**Data listing**

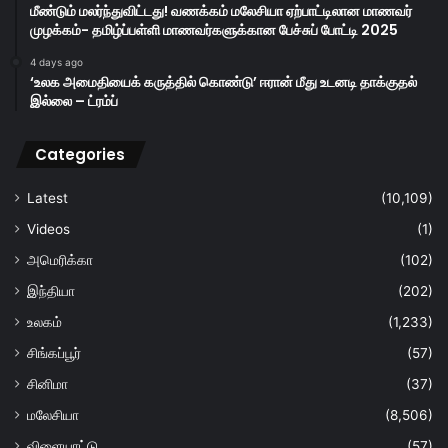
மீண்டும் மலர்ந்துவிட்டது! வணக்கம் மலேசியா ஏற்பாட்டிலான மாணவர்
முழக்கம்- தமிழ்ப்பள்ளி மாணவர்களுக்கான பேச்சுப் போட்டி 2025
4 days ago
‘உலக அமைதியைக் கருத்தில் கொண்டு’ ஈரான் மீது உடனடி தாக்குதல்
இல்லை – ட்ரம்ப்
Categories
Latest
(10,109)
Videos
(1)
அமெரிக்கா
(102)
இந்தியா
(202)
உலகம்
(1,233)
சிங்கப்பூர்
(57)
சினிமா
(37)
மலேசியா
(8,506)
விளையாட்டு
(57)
--
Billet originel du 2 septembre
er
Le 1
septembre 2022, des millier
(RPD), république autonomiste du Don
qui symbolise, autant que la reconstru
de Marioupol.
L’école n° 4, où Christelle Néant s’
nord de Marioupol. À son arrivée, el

**Problem details**
The listing above holds a line with "qui symbolise, autant que la reconstru" and a line with "nord de Marioupol. À son arrivée, el". Print the stretch from the first through the second, exactly and alone.

**Expected answer**
qui symbolise, autant que la reconstru
de Marioupol.
L’école n° 4, où Christelle Néant s’
nord de Marioupol. À son arrivée, el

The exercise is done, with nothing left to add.